**Job item**
Count the lines in the entries below that contain the string "argala", matching case exactly. Give only the number.

____

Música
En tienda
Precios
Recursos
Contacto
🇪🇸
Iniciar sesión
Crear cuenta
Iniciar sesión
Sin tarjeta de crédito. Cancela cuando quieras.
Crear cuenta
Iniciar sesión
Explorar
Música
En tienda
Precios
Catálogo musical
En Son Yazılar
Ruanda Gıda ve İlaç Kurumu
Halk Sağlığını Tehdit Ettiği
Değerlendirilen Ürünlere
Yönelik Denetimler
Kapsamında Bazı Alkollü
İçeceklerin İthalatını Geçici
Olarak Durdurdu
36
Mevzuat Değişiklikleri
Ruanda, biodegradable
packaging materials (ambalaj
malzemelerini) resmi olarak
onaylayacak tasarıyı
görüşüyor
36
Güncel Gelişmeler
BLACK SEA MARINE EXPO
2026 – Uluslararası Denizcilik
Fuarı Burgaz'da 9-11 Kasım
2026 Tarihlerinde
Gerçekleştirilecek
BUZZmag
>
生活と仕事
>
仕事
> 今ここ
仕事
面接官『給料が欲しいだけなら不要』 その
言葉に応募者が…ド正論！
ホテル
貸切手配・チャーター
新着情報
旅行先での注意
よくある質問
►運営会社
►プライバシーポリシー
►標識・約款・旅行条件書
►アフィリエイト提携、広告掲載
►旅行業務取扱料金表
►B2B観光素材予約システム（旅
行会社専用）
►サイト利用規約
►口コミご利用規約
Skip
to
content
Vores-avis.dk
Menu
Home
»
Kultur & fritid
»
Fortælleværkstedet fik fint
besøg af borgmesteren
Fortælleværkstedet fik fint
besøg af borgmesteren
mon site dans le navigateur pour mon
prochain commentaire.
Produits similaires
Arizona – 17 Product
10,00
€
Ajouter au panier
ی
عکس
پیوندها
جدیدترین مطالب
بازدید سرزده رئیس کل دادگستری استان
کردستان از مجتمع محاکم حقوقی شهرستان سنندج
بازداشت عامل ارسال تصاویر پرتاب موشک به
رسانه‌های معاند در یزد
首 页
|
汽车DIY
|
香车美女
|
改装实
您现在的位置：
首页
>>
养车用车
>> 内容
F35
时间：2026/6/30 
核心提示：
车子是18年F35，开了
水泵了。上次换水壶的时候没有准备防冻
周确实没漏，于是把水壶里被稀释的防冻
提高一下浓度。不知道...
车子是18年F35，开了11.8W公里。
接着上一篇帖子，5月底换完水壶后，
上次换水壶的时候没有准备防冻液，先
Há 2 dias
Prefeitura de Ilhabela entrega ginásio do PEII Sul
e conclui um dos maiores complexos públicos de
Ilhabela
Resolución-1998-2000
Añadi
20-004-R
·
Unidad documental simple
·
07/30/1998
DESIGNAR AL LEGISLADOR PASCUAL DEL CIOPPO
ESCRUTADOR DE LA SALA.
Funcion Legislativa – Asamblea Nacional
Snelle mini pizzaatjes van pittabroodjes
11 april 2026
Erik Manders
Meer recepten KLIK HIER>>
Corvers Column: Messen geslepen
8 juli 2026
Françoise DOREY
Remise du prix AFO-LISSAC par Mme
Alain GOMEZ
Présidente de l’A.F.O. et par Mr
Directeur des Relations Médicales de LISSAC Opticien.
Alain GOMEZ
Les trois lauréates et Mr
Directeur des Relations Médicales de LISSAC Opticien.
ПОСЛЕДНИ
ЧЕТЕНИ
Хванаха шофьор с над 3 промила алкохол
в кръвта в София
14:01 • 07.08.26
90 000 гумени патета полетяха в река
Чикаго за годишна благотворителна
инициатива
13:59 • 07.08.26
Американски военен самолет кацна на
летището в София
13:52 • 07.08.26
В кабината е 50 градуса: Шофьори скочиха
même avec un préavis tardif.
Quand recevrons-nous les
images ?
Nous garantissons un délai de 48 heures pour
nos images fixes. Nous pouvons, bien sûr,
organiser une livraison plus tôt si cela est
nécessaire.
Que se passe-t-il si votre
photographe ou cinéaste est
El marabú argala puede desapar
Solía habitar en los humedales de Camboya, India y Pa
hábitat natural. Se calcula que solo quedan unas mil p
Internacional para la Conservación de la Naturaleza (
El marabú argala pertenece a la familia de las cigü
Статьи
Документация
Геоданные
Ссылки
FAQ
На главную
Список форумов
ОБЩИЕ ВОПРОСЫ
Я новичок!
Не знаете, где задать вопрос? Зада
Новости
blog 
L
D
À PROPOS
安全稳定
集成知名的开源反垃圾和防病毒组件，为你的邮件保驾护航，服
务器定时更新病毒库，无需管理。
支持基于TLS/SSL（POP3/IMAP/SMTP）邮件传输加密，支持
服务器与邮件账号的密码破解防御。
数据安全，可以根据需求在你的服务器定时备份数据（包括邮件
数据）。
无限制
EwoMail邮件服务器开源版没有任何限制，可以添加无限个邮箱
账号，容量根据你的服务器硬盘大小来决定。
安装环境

____

**The completed task**
2